Sur le fond, Tebboune a affirmé que le terrorisme n’était ni un « héritage » ni une « fatalité » en Afrique, expliquant que ce phénomène y avait été créé de l’extérieur – rejetant l’idée d’un mal endémique au continent au profit d’une lecture géopolitique du phénomène.
Le Mali au cœur du propos
C’est sur le dossier malien que le président algérien a été le plus précis. Il a estimé que le terrorisme en Afrique avait été introduit par des acteurs extérieurs, et a affirmé que ceux qui l’ont créé sont les mêmes qui prétendent aujourd’hui vouloir aider les Maliens à régler ce problème.
Il est allé plus loin en dénonçant une manœuvre d’isolement visant Bamako : le chef de l’État a accusé des acteurs cherchant à couper le Mali de son voisin algérien pour l’exposer davantage aux groupes armés, déclarant « On veut l’isoler de l’Algérie pour en faire une proie facile », et ajoutant que ce scénario ne serait pas toléré. Selon lui, des parties tierces auraient persuadé les autorités de Bamako que la médiation algérienne relevait d’une ingérence, dans le but d’éloigner le pays de son environnement régional naturel.
Tout en tenant ce discours accusateur envers des puissances non nommées, Tebboune a réaffirmé la solidarité historique entre les deux pays : il a assuré que l’Algérie entretenait des relations saines avec ses voisins, notamment le Mali, fondées sur le bon voisinage et la lutte commune contre la criminalité et l’immigration clandestine, tout en rejetant les accusations d’ingérence dans les affaires internes maliennes.
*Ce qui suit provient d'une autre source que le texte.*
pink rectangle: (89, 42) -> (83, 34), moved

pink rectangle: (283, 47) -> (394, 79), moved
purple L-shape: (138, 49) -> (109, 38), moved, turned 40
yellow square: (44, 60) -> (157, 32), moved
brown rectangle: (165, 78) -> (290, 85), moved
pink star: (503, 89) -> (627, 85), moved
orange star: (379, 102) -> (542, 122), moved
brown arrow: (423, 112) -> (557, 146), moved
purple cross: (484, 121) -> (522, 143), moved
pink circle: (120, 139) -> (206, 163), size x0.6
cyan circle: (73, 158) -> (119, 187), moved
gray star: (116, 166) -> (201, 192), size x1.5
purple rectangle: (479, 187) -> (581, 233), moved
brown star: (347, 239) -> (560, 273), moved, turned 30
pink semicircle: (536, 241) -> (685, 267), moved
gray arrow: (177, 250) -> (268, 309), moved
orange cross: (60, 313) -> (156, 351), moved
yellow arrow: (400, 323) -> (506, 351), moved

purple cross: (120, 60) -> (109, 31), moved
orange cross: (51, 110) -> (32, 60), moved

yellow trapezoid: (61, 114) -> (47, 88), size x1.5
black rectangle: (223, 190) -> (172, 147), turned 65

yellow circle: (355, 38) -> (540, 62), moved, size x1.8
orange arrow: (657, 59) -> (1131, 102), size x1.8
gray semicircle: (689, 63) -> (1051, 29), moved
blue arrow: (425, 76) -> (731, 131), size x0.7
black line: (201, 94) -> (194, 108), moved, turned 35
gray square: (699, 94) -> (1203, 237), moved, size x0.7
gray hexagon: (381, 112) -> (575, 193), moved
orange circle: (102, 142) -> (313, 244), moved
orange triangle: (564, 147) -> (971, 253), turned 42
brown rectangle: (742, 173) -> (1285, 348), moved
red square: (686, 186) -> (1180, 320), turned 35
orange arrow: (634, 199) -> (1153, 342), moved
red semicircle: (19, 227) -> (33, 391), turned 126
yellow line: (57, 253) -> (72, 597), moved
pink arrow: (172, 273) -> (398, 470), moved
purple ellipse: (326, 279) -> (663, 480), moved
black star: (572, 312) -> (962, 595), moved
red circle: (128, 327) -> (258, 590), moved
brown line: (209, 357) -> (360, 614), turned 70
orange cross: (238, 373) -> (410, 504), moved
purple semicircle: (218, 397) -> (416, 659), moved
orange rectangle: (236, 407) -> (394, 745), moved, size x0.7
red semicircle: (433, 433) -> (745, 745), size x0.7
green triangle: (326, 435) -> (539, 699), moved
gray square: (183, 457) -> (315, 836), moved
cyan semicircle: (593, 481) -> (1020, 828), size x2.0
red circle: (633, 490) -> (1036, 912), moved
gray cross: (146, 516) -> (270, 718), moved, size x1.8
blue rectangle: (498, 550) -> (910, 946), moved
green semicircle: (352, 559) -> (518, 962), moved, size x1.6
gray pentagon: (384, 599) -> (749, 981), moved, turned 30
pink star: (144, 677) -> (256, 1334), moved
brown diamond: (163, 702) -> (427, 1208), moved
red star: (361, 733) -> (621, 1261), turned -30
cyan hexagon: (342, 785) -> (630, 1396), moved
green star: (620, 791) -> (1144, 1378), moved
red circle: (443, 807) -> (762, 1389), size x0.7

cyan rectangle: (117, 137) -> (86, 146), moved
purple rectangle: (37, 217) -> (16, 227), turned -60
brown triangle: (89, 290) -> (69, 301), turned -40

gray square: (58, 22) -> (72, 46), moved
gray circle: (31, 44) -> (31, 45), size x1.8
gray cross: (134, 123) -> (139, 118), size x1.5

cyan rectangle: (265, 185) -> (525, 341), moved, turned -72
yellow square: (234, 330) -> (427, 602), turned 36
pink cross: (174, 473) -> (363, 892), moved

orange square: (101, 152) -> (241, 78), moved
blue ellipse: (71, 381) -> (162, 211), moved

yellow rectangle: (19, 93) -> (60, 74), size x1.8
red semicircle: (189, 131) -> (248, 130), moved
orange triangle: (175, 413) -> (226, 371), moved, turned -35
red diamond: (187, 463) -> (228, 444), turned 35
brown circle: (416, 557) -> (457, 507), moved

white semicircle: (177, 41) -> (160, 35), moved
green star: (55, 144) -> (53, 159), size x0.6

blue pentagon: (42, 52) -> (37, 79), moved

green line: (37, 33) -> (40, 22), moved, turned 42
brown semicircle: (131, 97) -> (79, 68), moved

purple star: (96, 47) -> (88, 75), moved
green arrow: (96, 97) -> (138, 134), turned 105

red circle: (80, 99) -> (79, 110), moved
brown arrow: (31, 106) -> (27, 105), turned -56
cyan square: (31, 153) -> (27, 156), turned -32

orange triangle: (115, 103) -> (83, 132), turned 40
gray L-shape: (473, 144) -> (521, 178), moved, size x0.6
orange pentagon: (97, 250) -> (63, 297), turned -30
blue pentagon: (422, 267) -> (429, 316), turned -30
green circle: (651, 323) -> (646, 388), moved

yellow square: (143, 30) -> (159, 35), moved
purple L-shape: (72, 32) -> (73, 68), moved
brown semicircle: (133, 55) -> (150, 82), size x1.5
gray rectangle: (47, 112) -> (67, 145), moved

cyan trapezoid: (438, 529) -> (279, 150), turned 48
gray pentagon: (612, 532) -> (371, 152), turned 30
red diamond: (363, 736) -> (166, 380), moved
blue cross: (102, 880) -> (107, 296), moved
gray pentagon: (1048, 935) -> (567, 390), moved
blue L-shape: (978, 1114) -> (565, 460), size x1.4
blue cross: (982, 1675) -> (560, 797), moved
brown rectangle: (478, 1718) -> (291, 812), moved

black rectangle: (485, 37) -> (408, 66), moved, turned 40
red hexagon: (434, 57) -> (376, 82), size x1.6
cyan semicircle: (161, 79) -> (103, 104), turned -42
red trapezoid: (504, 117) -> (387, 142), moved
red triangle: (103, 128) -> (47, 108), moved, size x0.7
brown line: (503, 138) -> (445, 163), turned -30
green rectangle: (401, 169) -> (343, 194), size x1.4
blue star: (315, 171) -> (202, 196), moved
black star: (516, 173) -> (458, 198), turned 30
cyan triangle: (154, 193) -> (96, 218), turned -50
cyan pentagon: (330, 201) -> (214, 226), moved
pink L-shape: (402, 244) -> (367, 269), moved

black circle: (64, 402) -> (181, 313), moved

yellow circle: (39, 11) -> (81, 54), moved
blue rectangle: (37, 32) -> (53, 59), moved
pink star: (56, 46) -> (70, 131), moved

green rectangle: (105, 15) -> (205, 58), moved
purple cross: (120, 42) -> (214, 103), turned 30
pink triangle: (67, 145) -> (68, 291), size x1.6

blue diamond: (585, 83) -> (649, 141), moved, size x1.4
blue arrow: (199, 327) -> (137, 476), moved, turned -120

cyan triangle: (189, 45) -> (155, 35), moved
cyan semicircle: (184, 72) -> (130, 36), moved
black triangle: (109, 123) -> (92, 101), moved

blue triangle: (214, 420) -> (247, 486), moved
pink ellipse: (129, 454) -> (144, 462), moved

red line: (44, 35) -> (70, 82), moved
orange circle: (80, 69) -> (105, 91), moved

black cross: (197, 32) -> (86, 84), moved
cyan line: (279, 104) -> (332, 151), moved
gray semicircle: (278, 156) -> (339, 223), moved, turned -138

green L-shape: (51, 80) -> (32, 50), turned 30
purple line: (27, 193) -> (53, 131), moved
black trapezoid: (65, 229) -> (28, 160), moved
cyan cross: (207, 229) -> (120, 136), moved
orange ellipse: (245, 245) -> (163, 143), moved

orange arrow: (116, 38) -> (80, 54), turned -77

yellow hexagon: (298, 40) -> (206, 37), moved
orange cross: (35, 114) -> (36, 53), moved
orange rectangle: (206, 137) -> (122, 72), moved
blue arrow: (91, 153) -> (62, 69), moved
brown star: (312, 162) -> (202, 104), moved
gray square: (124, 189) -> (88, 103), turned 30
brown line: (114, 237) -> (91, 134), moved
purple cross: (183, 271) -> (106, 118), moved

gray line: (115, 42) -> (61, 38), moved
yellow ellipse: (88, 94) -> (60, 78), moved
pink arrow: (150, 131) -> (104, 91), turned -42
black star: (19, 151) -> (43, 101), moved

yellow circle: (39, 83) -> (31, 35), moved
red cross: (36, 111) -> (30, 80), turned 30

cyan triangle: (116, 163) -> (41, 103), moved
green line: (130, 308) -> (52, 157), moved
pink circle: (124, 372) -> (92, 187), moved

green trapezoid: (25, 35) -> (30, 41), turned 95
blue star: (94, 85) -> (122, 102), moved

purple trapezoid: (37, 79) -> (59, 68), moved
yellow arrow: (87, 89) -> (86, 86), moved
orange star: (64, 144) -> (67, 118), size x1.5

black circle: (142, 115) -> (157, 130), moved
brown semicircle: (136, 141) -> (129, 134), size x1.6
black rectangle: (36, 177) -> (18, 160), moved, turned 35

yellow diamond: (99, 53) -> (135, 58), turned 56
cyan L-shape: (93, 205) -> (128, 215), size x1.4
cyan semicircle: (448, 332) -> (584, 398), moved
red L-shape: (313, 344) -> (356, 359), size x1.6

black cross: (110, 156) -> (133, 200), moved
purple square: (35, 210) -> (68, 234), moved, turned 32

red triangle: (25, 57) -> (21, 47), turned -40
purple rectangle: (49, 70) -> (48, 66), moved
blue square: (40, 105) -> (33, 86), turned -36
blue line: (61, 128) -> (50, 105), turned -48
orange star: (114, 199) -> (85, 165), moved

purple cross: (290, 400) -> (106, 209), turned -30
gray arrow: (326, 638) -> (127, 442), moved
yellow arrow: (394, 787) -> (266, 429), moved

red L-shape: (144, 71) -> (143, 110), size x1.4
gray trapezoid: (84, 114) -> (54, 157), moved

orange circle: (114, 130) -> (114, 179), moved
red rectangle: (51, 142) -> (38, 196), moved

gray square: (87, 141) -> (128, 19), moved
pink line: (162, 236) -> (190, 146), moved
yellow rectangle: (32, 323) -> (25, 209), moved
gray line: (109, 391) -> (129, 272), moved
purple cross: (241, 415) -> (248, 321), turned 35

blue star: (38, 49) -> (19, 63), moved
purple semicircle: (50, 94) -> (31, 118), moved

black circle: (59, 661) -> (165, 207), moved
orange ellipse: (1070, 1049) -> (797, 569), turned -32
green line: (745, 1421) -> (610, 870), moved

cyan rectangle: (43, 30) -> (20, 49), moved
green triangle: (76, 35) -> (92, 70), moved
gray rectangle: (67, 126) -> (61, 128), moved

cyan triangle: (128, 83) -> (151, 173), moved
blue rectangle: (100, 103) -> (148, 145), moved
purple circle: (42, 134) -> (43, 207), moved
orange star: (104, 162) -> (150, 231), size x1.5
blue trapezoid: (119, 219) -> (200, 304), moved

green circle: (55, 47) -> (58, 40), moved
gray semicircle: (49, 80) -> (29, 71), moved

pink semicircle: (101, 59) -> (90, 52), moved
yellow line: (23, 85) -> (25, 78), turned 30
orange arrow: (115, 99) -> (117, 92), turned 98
Un contexte de réchauffement avec l’AES
Ces déclarations interviennent alors qu’Alger vient tout juste de renouer avec les pays de l’Alliance des États du Sahel après une période de tensions. Le 10 juillet 2026, Alger et Bamako avaient annoncé le retour de leurs ambassadeurs respectifs et la réouverture mutuelle de leurs espaces aériens, mettant fin à une crise ouverte en avril 2025 après la destruction d’un drone militaire malien par la défense aérienne algérienne — ce dégel ayant lui-même été précédé, en février 2026, d’une normalisation comparable entre Alger et Niamey. C’est dans la continuité de ce rapprochement tout juste amorcé que les propos de Tebboune prennent leur sens : il choisit de réaffirmer publiquement son soutien à Bamako face à la menace djihadiste, tout en mettant en garde contre les tentatives de sabotage venues de l’extérieur.
Une doctrine régionale plus large
Au-delà du Mali, l’intervention présidentielle s’inscrit dans une dégradation persistante de la situation sécuritaire régionale : l’ensemble de la région fait face à une détérioration continue de la sécurité au Sahel, un contexte qui explique la volonté d’Alger d’afficher une posture de soutien actif à ses voisins directs plutôt que de laisser le champ libre à d’autres puissances présentées comme opportunistes.